Sehingga untuk membalikkan keadaan menuju peningkatan produksi lebih dari dua kali lipat dalam 5 tahun ke depan, diperlukan program intensifikasi, rehabilitasi, dan ekstensifikasi dalam waktu yang bersamaan yang membutuhkan biaya yang cukup besar.
Nugroho menjelaskan, kondisi perkebunan teh rakyat sangguh memprihatinkan. Padahal, luas area perkebunan teh rakyat mencapai 52.156 hektar (ha) atau 50 persen dari total luas kebun teh nasional, lebih luas dibandingkan dengan perkebunan milik negara (26.788 ha) dan swasta (25.476 ha).
“Balik luasnya perkebunan teh milik rakyat, terbesit beberapa persoalan mendasar, salah satunya adalah dari sisi produksi daun teh kering.
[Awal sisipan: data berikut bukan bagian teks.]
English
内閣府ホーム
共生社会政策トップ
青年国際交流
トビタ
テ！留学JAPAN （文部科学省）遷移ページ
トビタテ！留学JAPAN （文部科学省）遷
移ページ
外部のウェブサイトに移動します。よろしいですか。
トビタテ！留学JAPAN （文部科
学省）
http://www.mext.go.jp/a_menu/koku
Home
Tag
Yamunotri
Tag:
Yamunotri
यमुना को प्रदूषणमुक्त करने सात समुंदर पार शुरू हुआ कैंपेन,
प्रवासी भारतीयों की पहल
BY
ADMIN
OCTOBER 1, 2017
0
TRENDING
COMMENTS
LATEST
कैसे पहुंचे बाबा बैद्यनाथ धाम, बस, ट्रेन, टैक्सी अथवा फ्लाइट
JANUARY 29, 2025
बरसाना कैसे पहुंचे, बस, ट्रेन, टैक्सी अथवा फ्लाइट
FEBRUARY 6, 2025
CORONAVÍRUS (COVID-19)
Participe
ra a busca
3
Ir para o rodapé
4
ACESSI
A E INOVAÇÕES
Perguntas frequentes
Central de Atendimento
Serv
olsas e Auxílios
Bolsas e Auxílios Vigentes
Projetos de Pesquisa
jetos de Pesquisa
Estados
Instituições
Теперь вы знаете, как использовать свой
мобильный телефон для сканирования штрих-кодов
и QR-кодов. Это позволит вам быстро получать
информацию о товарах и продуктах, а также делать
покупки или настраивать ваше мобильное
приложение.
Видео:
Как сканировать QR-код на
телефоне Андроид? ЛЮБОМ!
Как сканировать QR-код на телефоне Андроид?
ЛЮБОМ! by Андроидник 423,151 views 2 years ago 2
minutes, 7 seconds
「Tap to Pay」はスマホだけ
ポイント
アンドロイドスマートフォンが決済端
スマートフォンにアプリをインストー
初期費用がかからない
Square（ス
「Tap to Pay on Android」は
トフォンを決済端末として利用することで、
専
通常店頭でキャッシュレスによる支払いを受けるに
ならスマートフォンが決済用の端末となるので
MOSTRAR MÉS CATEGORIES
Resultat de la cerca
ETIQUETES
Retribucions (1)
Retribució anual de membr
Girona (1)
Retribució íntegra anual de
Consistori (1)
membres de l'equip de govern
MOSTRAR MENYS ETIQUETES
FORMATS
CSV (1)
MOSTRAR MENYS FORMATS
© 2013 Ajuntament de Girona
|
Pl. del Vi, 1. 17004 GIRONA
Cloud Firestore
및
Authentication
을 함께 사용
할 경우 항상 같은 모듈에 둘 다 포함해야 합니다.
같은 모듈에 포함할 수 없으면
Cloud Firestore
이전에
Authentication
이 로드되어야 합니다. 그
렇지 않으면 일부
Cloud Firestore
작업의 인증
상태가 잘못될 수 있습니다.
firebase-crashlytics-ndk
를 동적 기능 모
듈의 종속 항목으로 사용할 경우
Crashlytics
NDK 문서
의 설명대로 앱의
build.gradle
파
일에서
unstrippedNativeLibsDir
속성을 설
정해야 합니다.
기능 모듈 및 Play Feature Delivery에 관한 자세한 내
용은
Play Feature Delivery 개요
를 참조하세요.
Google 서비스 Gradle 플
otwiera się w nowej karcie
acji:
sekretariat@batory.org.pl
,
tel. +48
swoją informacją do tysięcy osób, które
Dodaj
Meski berstatus sebagai kebun teh terluas, daun teh yang dihasilkan hanya mencapai 35 persen (49.269 ton) dari total produksi teh nasional pada 2018 lalu. Produksi kebun teh rakyat lebih kecil dibandingkan dengan kebun milik negara yang menyumbang 39 persen (54.555 ton) dari total produksi daun teh kering dalam negeri,” jelas Nugroho.
Secara rata-rata, jumlah produksi teh dari perkebunan rakyat per satuan hektar juga lebih kecil jika dibandingkan dengan perkebunan milik negara maupun swasta. Pada 2018 lalu, perkebunan teh rakyat dari tanaman menghasilkan (mature) memproduksi 1,4 ton daun teh kering per hektar.
Rata-rata teh yang dihasilkan ini lebih rendah dibandingkan dengan kebun teh milik negara (1,8 ton/ha) dan milik swasta (1,5 ton/ha).
Untuk mengatasinya, Nugroho berharap pemerintah kembali melaksanakan Gerakan Penyelamatan Agribisnis Teh Nasional (GPATN) demi mendongkrak produktivitas menjadi 2,5 ton/ha/tahun.
Bahkan Nugroho mengusulkan, agar lebih masih GPATN dirubah menjadi Gerakan Nasional Perbaikan Mutu dan produktifitas Teh (Gernas Teh).
Ketua Umum Dewan Teh Indonesia (DTI) Rachmad Gunadi menambahkan, penerapan Gernas Teh mirip seperti Program Gernas Kakao yang pernah dilakukan Kementerian Pertanian beberapa waktu lalu, yakni;
Pertama, penyediaan (pemberian bantuan) bibit unggul teh yang lebih tahan kekeringan/kemarau dan berproduktivitas tinggi, pemberian bantuan pupuk/sarana produksi bagi para Petani Teh Indonesia. Dan, Pelatihan Teknik Budidaya Teh yang baik (Good Agriculture Practices).
Kedua, merubah kebijakan tentang penerapan PPN 10% yang dinilai sangat memberatkan/merugikan petani teh dan pelaku agribisnis teh lainnya menjadi PPN 0% atau PPN tidak dipungut.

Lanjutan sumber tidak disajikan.